Republican leaders in the General Assembly are asking the new GOP majority on the state's Supreme Court to revisit rulings on redistricting and voter ID.
Until the beginning of this year, a majority of justices on the the North Carolina Supreme Court were Democrats. The court threw out the state's voter ID law and decided legislative leaders used unconstitutional gerrymandering when redrawing political maps for congressional districts and General Assembly seats.
"The people of North Carolina sent a message election day. They clearly rejected the judicial activism of the outgoing majority. I am committed to fighting for the rule of law and will of the voters," North Carolina House Speaker Tim Moore said in a statement Friday.
"It's time for voter ID to be law, as the people of North Carolina have demanded," he said.
The court's Democratic majority, in a 4-3 decision, threw out the state's voter ID law on Dec. 16, with just weeks to go before Republicans took over as the majority on the court.
Republicans now have a 5-2 majority on the court and could potentially hear the case on voter ID again. The court could also reopen the case on redistricting.
"Holmes was wrongly decided based on a predetermined outcome. We now have a chance to right this wrong and deliver on voter ID, which the voters of this state overwhelmingly support," said Sam Hayes, general counsel for the House speaker.
In her opinion for the Democratic majority on the court in December, Associate Justice Anitta Earls said the state voter ID laws "were formulated with an impermissible intent to discriminate against African American voters in violation of the North Carolina Constitution.”

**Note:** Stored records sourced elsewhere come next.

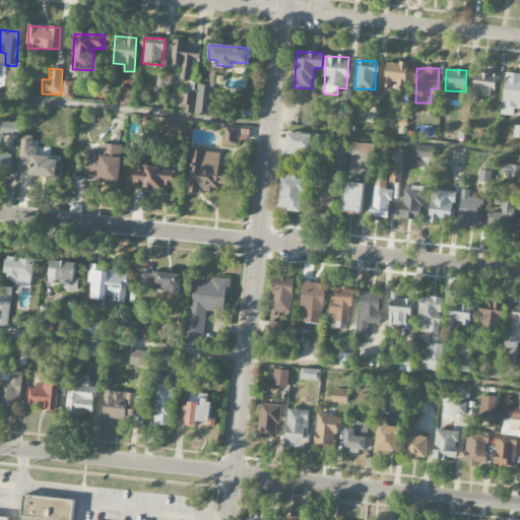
[(496,98),(497,72),(474,71),(473,96),(496,98)]
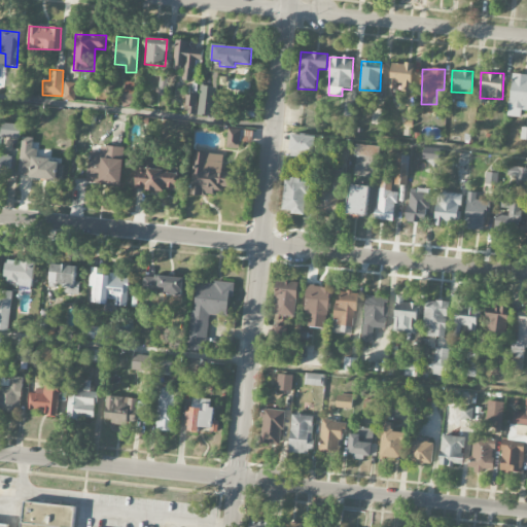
[(520,116),(521,110),(526,110),(526,74),(511,73),(506,115),(520,116)]
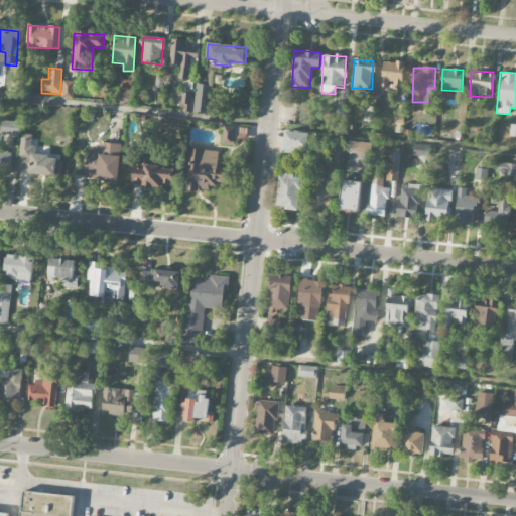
[(163,94),(164,78),(155,78),(154,94),(163,94)]
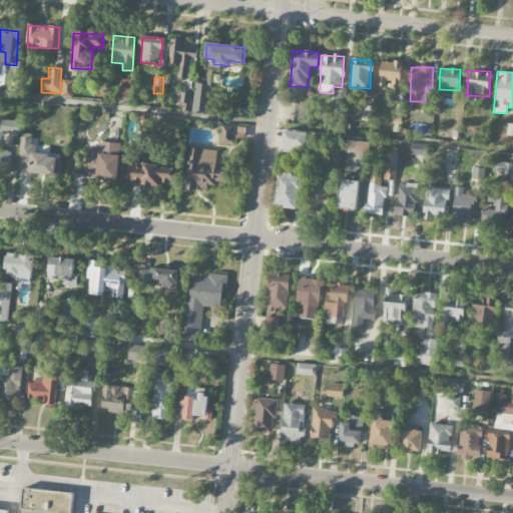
[(73,98),(74,81),(62,80),(61,98),(73,98)]
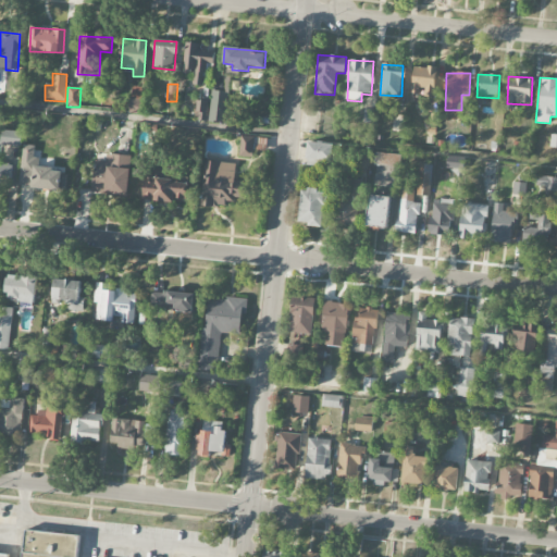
[(147,88),(132,87),(130,113),(146,114),(147,88)]
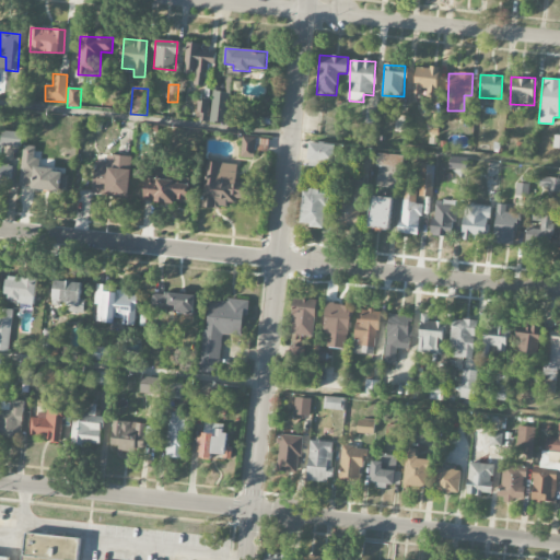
[(228,124),(229,92),(212,92),(210,123),(228,124)]
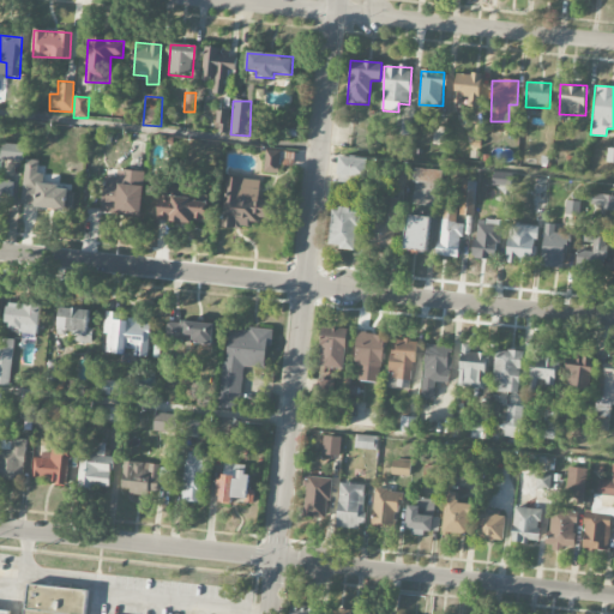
[(228,134),(229,112),(216,112),(215,133),(228,134)]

“We hold that the three-judge panel’s findings of fact are supported by competent evidence showing that the statute was motivated by a racially discriminatory purpose,” she wrote.
North Carolina Republicans have been pursuing a law requiring voters to show identification for more than a decade. The General Assembly passed a voter ID laws 2013, but it was struck down by a federal court. The latest state Supreme Court ruling struck down a similar 2018 law.
The court's ruling on redistricting last year ended a monthslong political and legal fight over drawing new electoral districts for seats in Congress and the General Assembly. GOP leaders have also appealed this ruling to the U.S. Supreme Court, arguing that the state legislature has full control over congressional elections, and the courts should not be able to intervene.